Tuesday, November 26, 2013

Beating Abbott now, and beating him in November

Winning lawsuits isn't really his strong suit, but Greg Abbott knows he cannot afford to lose this one to Wendy Davis.  And that has nothing to do with the taxpayer's money he's already spent fighting a losing battle.

"Loser pays" is what the law says.  The law Texas Republicans passed.  And Abbott, as we all know, is the state's biggest loser.

Lawyers who helped Sen. Wendy Davis beat back Republican-led efforts to retool her Tarrant County district urged a federal court Monday to award them hundreds of thousands of dollars spent fighting Attorney General Greg Abbott in the case. ...

In September, a federal court in San Antonio declared Davis a "prevailing" party and instructed her lawyers to file to recoup legal costs. Since then, the redistricting court fight over a state Senate map has centered on a request from Davis' lawyers and the League of United Latin American Citizens for more than $700,000 in total reimbursement.

The 5th Circuit Court of Appeals last week rejected Abbott's initial request to block Davis' legal team from being awarded attorney fees. The case now gets bounced back to the court in San Antonio to decide how much, if anything, the state should pay back the Davis legal team.

Abbott lost at the Fifth Circuit.  Let that soak in for a minute.  The $700 large is really just pocket change in the grand scheme; the bragging rights are much more valuable.

Important note: The 5th Circuit did not rule on the merits, i.e. the substantive claims made for or against the fees, in the case. It basically told the state that its appeal is untimely and should come later — after the San Antonio court rules on the requested attorney fees (read the state’s brief here and Davis’ brief here).

A majority of the three-judge panel told the Texas attorney general that he was jumping the gun on his appeal.  "Go back home and wait for decision from the lower court, Skippy".  That is priceless.

Abbott’s legal team can file another appeal with the 5th Circuit if the San Antonio court awards fees to Davis’ lawyers. And Abbott’s office on Monday made clear that it plans to do just that if necessary.
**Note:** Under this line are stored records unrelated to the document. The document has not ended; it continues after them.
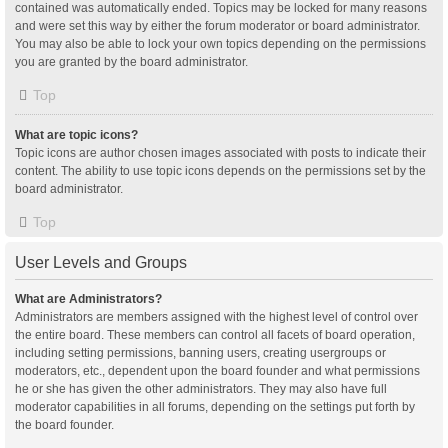
contained was automatically ended. Topics may be locked for many reasons
and were set this way by either the forum moderator or board administrator.
You may also be able to lock your own topics depending on the permissions
you are granted by the board administrator.
Top
What are topic icons?
Topic icons are author chosen images associated with posts to indicate their
content. The ability to use topic icons depends on the permissions set by the
board administrator.
Top
User Levels and Groups
What are Administrators?
Administrators are members assigned with the highest level of control over
the entire board. These members can control all facets of board operation,
including setting permissions, banning users, creating usergroups or
moderators, etc., dependent upon the board founder and what permissions
he or she has given the other administrators. They may also have full
moderator capabilities in all forums, depending on the settings put forth by
the board founder.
“The 5th Circuit expressed no view on the merits of Davis’ request for attorneys’ fees or the district court’s designation of her as a prevailing party,” Abbott spokeswoman Lauren Bean said in a statement. “Those issues will be back in front of the 5th Circuit at a later date.”

In other words, 'we'll keep fighting and we'll keep losing'.  For some reason I am reminded here of the 43 votes taken in the US House of Representatives to repeal Obamacare, and since those were all failures, Plan B is to complain loudly about a glitchy website. 

All this conservative losing bodes well for 2014, don't you think?

1 comment:

Gadfly said...

And the third judge actually wanted to dismiss. So, overall, Abbott got a shutout pitched at him.